Edythe (Lauer) Bartak was overwhelmed when she traveled into Gothenburg to attend high school in 1935.

The Dust Bowl on the plains was drawing to a close and ending and folks the economy was still reeling from the Great Depression.

“I thought the building (high school) was huge,” Bartak said.

And she was only 12 years old when she showed up for classes after attending country school and living 10 miles northeast of Gothenburg.

Bartak lived with several other girls in a local home during the weekend and returned home on weekends.

“I was very thankful to have the opportunity to go to high school,” she said. “Many of my friends didn’t because of the Great Depression.

“It wasn’t an easy time for parents.”

After graduating at age 16, Bartak taught school in Custer County where she had three pupils her first year.

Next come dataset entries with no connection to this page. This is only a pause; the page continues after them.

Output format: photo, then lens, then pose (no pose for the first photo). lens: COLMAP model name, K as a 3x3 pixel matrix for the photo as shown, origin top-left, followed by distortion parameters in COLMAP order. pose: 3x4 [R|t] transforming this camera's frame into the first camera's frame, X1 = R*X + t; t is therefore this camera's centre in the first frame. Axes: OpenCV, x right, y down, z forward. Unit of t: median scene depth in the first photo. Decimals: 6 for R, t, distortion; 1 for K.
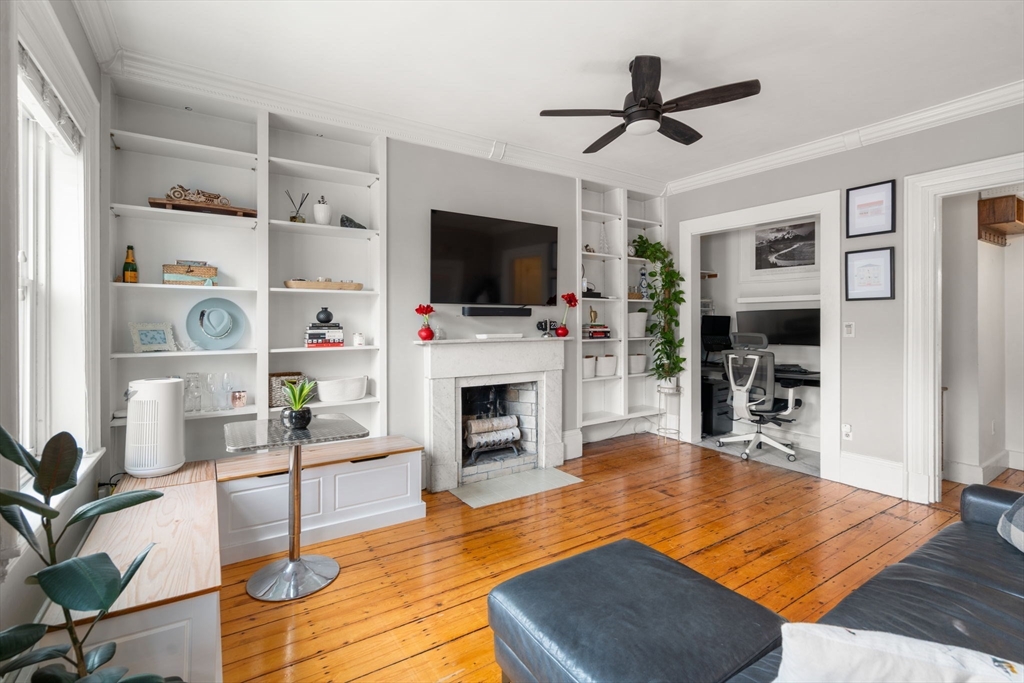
lens RADIAL K [[468.2, 0, 509.6], [0, 468.2, 322.2], [0, 0, 1]] dist [-0.007367, 0.005501]
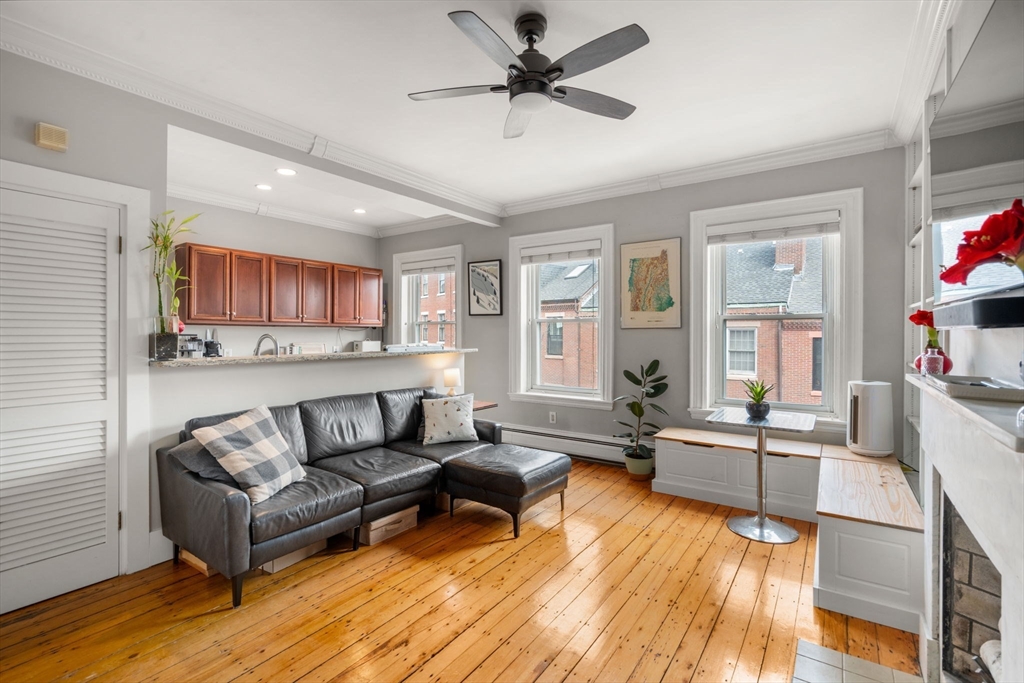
lens RADIAL K [[468.2, 0, 499.0], [0, 468.2, 334.6], [0, 0, 1]] dist [-0.007367, 0.005501]
pose [[-0.937454, 0.007034, -0.348038, 0.448342], [0.007129, 0.999974, 0.001007, -0.011488], [0.348036, -0.001538, -0.937480, 1.270084]]
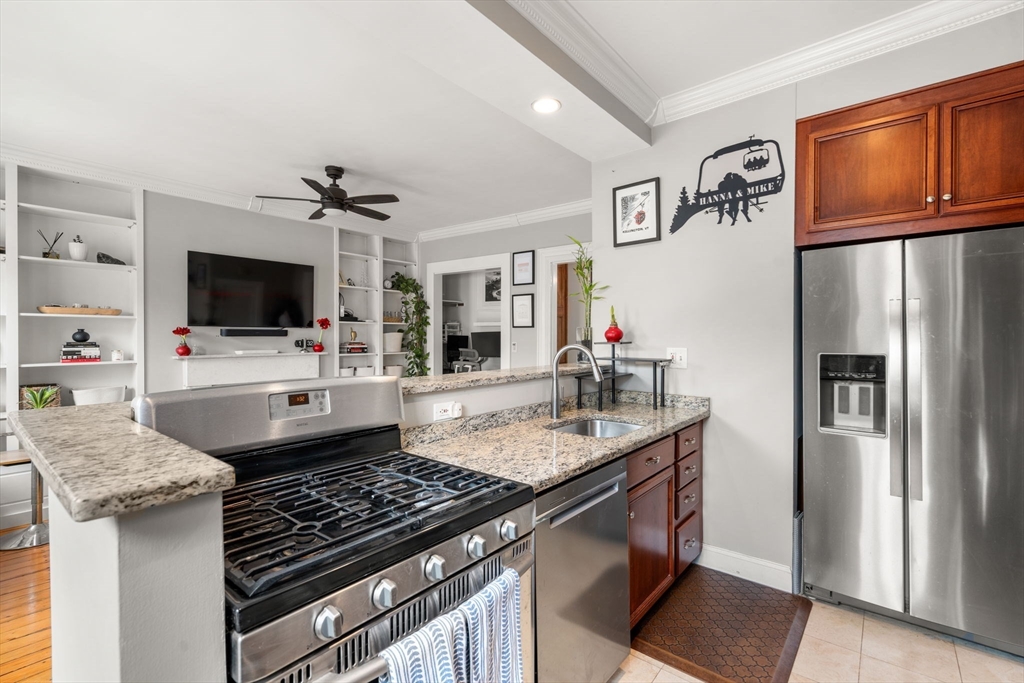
lens RADIAL K [[468.2, 0, 515.6], [0, 468.2, 340.9], [0, 0, 1]] dist [-0.007367, 0.005501]
pose [[0.953132, 0.002641, 0.302542, 0.277018], [-0.006134, 0.999925, 0.010595, -0.018959], [-0.302491, -0.011954, 0.953077, -0.434963]]
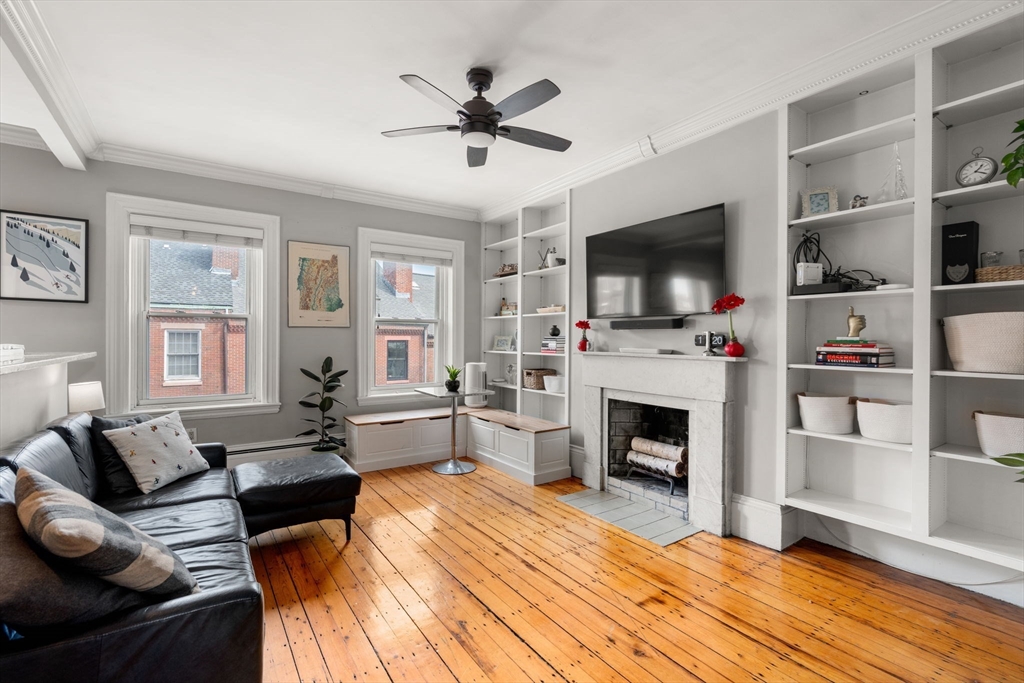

Another graduate, a 92-year-old woman, didn’t attend the banquet but she visited the principal’s office earlier last week.

GHS guidance counselor Jerry Wiggins said she gave principal Randy Evans a letter telling of a math contest in which she competed against Hugh Ralston and Paul Potter and won.

She admitted to Evans she’d cheated and wanted to make amends after those years, Wiggins said.

“Reunions provide the opportunity to reminisce and make amends,” he said.

As golf-ball-sized, and larger, hail clattered on the roof, it was difficult to hear master-of-ceremonies Josh Clark at times.

Clark sang the national anthem and shared interesting information about the honor classes—1943, 1953, 1963, 1973, 1983, 1993 and 2003.

Wiggins, Mayor Joyce Hudson and 2013 student council president Logan Sheets welcomed those in attendance.

Local seventh grader Jonah Taylor sang for classmates and spouses.

The Rev. Gloria (Keiser) Dovre, Class of 1981, was the speaker.

Dovre is director for evangelical mission and assistant to the bishop for southeastern Iowa Synod.

She said the key to education is learning from the past, predicting what’s needed in the future and living fully in the moment.

Education should match the gifts of the student with what they need, Dovre said.

“The key is to find the gift each person brings and connect it with what the world needs,” she said.